ディスプレイに関しては、有機ELで視野角が広く、3行表示ができて、オートスクロールも適切で良いと思います。日本語表示も可能で、この機種の売りの一つです。しかし、欲を言えば、ディスプレイをもっと大きくして、情報量を増やしていただけるとありがたいです。小さいフォントはさすがに視認性が悪いですし、使いませんけど、時計とか表示できても、まじで見えません。
■拡張性・・・・・★★★★
あまり不満はないのですが、プリアウトが2chしかなく、なぜかサブウーファーORリヤスピーカー用という設定は疑問。せめてフロントスピーカー用にしてください。輸出モデル(DEH-P7200HD)は、しっかり6chアウトになっているようです。やろうと思えばすぐにできるはずですが、やはりコストでしょうね。

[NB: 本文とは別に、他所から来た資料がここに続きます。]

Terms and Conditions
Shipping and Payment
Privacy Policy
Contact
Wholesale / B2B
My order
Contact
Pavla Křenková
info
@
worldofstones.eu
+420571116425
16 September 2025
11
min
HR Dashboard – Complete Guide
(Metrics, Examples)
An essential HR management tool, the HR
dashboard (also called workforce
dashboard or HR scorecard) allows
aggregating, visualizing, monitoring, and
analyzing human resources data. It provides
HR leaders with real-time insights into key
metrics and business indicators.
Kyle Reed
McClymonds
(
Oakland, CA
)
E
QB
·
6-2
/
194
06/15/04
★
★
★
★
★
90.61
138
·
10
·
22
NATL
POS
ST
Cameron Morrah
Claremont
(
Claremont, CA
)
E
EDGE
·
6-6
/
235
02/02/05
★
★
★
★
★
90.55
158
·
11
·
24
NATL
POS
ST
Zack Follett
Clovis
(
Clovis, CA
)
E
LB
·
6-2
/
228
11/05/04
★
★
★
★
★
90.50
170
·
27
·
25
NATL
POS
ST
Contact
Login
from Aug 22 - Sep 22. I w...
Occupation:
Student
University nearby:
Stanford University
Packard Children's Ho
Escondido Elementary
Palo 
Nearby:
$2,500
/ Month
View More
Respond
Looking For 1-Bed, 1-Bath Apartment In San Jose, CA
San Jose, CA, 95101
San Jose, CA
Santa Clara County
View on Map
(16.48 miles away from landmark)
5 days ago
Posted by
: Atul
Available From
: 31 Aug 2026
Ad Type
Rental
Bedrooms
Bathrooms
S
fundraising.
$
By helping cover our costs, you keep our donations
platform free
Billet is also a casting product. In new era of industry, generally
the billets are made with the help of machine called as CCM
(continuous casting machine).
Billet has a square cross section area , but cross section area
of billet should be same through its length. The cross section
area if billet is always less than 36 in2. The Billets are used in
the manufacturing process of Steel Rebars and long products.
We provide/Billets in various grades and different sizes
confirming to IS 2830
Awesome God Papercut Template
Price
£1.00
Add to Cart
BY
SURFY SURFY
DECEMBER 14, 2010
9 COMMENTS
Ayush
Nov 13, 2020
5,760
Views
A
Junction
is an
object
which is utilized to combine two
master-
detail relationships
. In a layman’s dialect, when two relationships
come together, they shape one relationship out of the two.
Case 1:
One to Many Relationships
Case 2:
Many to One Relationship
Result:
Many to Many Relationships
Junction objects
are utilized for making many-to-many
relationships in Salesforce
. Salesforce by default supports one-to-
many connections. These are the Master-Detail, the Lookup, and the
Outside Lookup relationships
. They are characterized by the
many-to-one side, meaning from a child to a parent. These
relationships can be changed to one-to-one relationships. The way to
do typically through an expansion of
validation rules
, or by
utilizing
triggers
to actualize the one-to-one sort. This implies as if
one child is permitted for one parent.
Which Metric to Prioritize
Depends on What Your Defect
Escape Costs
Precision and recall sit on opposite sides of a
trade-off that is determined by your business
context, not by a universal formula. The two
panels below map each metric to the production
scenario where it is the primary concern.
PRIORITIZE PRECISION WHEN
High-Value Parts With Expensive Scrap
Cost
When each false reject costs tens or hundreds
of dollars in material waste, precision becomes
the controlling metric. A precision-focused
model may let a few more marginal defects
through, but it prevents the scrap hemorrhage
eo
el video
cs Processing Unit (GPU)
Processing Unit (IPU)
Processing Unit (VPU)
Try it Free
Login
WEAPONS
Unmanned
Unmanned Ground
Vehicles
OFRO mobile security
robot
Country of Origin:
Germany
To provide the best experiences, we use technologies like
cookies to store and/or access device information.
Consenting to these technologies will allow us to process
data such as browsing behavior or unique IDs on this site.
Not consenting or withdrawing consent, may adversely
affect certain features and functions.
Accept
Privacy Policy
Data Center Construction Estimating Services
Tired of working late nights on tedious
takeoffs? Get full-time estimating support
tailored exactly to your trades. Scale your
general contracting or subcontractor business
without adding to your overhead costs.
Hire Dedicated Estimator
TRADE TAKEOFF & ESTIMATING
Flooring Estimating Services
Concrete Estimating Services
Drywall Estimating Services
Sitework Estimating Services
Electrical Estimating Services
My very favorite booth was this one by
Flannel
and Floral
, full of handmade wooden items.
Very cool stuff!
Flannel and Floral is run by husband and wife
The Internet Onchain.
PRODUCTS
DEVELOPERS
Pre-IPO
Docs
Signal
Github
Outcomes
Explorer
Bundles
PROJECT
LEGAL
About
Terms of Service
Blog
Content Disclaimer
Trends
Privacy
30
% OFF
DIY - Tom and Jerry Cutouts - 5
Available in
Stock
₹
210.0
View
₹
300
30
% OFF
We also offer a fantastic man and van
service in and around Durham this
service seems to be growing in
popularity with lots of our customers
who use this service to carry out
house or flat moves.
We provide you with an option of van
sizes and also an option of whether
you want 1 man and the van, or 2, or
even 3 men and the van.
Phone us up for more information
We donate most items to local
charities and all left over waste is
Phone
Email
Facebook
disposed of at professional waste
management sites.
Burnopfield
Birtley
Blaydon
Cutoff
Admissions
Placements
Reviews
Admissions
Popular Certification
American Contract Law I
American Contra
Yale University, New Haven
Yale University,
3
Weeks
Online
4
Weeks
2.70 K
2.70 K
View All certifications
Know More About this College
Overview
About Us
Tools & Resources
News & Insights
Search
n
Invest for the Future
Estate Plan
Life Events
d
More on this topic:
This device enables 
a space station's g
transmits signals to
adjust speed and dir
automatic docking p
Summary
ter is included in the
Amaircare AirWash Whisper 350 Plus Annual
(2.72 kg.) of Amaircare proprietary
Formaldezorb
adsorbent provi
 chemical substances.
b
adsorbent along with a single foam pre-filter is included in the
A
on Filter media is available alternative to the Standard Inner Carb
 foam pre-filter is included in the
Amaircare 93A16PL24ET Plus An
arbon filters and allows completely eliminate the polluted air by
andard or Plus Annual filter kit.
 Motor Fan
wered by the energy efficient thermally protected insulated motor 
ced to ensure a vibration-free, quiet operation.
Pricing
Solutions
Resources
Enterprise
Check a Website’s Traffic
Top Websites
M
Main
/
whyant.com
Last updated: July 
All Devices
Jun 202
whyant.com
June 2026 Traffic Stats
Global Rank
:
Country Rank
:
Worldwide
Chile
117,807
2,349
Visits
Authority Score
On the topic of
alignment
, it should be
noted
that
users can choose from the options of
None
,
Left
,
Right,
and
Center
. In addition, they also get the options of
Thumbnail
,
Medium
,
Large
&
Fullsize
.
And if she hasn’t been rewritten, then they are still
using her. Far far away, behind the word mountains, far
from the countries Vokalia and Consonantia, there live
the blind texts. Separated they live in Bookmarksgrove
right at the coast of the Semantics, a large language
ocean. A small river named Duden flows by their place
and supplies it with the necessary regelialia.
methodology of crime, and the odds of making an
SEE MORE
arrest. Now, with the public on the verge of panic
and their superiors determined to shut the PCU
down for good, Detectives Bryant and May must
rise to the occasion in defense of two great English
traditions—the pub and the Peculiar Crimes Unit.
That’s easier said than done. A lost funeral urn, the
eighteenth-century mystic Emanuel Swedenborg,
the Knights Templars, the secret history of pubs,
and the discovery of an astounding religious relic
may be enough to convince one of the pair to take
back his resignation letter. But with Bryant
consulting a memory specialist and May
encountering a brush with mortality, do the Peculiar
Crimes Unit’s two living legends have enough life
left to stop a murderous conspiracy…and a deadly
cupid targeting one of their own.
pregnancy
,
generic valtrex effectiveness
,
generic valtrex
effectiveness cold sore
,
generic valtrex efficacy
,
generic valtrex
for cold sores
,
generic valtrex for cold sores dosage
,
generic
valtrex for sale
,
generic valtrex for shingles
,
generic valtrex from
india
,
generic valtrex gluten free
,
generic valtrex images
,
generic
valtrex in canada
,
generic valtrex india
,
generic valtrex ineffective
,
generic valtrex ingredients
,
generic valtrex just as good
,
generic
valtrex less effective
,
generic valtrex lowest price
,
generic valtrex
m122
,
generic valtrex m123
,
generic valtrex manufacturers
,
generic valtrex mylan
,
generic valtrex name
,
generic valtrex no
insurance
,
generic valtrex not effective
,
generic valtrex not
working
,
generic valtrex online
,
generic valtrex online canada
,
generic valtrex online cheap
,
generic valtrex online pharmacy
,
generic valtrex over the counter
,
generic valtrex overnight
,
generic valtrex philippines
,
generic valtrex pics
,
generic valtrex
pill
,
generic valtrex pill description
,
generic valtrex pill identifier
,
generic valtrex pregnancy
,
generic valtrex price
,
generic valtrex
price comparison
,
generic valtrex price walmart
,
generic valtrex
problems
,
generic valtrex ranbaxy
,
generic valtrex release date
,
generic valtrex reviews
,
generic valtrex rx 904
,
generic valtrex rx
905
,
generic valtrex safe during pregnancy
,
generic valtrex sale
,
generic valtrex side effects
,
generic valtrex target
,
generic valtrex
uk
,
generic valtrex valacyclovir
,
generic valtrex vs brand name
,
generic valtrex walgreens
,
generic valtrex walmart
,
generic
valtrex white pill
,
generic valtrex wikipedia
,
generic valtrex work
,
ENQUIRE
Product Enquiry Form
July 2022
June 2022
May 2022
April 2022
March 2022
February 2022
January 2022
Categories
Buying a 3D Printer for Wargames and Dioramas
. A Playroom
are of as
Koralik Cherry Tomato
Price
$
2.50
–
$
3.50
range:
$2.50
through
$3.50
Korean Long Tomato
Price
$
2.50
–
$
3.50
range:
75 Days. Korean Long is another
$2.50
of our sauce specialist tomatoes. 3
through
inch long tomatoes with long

あと、フロントUSBは便利な反面、邪魔と思うときもあるので、リヤからも延長ケーブルで繋げられるようにしていただくと非常に便利だと思うのは私だけ?
■総合評価・・・・・★★★★★
いろいろ書きましたが、この値段でこの機能であれば、文句なく一番でしょう。他に選択肢がないのが寂しいですが、一人勝ち状態は当然です。上位機種は確かにモノは良いかもしれませんが、価格差ほどの性能差があるかは疑問です。また、設計が古いので新しいフォーマット対応やiPod対応に不安が残ります。これは、iOS4化したiPod touchでも何の問題も無く快適に動いています。
最近はNAVIにも同様の機能が内蔵されていますが、決して廃れることなく、オーディオ専用機の主力機種として末永く進化していって欲しいものです。